St. Luke’s Medical Center, a well-known medical institution in Metro Manila, has been the recent victim of social media deception when a fake page of a fake weight loss center bearing its name started making the rounds on Facebook through sponsored posts.
The sponsored posts contain photos that appear as though Hayao Miyazaki is one of the endorsers of the fake weight loss center.
On March 18, St. Luke’s Medical Center released a public advisory through its official Facebook page regarding fake social media pages that claim to be associated with their hospitals. The full statement is as follows:
“St. Luke’s Medical Center warns the public about fake social media pages and accounts created by entities that purportedly claim to be associated with our hospitals. In order to know the full list of St. Luke’s doctors, products, promos, and services, we advise the public to check our official website and Facebook page.
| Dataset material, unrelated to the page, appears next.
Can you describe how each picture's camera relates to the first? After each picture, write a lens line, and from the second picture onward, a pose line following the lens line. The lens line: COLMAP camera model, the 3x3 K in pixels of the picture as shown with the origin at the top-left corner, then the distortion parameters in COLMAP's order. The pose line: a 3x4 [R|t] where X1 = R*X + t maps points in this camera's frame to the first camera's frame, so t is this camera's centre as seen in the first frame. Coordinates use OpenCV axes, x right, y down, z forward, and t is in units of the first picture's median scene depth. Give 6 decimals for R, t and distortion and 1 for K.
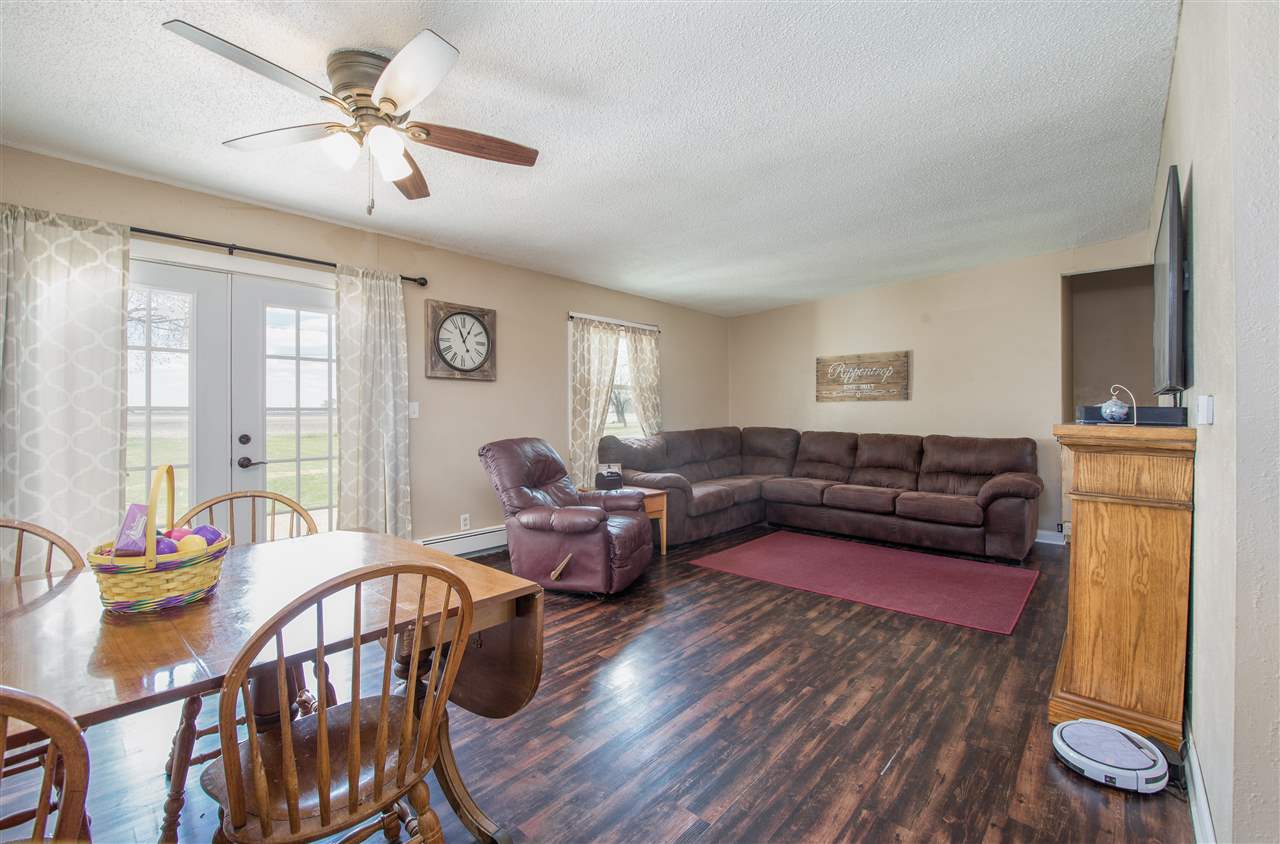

We encourage everyone to report pages claiming to be affiliated with St. Luke’s Medical Center to us. Let us take part in keeping our community of patients and healthcare providers safe and free of scams, unlicensed practitioners, unsound medical advice, and unregulated medicines.
Appropriate actions will be taken against pages and individuals attempting to use the St. Luke’s brand, logo, and reputation for their exploitative activities.”
The advisory was released following reports of a fake social media page named St. Luke’s Weight Control Center, which hawked a “high-tech weight-loss pants” to the public. The fake center also used the famous Japanese animator Hayao Miyazaki in its deceptive advertisement. Based on the fake center’s post, Miyazaki is a doctor from Tokyo Therapy and Wellness Center in Japan, and he’s collaborating with St. Luke’s Medical Central to support the treatment of the first 800 Filipinos to lose weight safely and effectively with the help of ‘quantum technology’.
St. Luke’s Medical Center has disowned the post and has advised the public not to believe everything they see on the internet unless it has been proven to be authentic. The private institution also sought further help to take down the post to avoid deceiving more innocent people.
As of this writing, the fake advertisement is no longer available on Facebook.
St. Luke’s Medical Center’s case isn’t an isolated one–there seems to be a growing visibility in fake pages that are able to con its way into the security systems that social networks have in place. Just recently, a member of the POP! team got curious enough to click on a sponsored post supposedly by “Google Bard,” which, all things considered, looked like a legitimate page, given that it had a blue badge, and had over 1M followers. It had clickable links that led to a highly questionable, unsecure page.
The page has also since been flagged and deleted, hence the above notification.
Pages like this can fool a lot of regular users, so the responsibility of verification falls once again on users.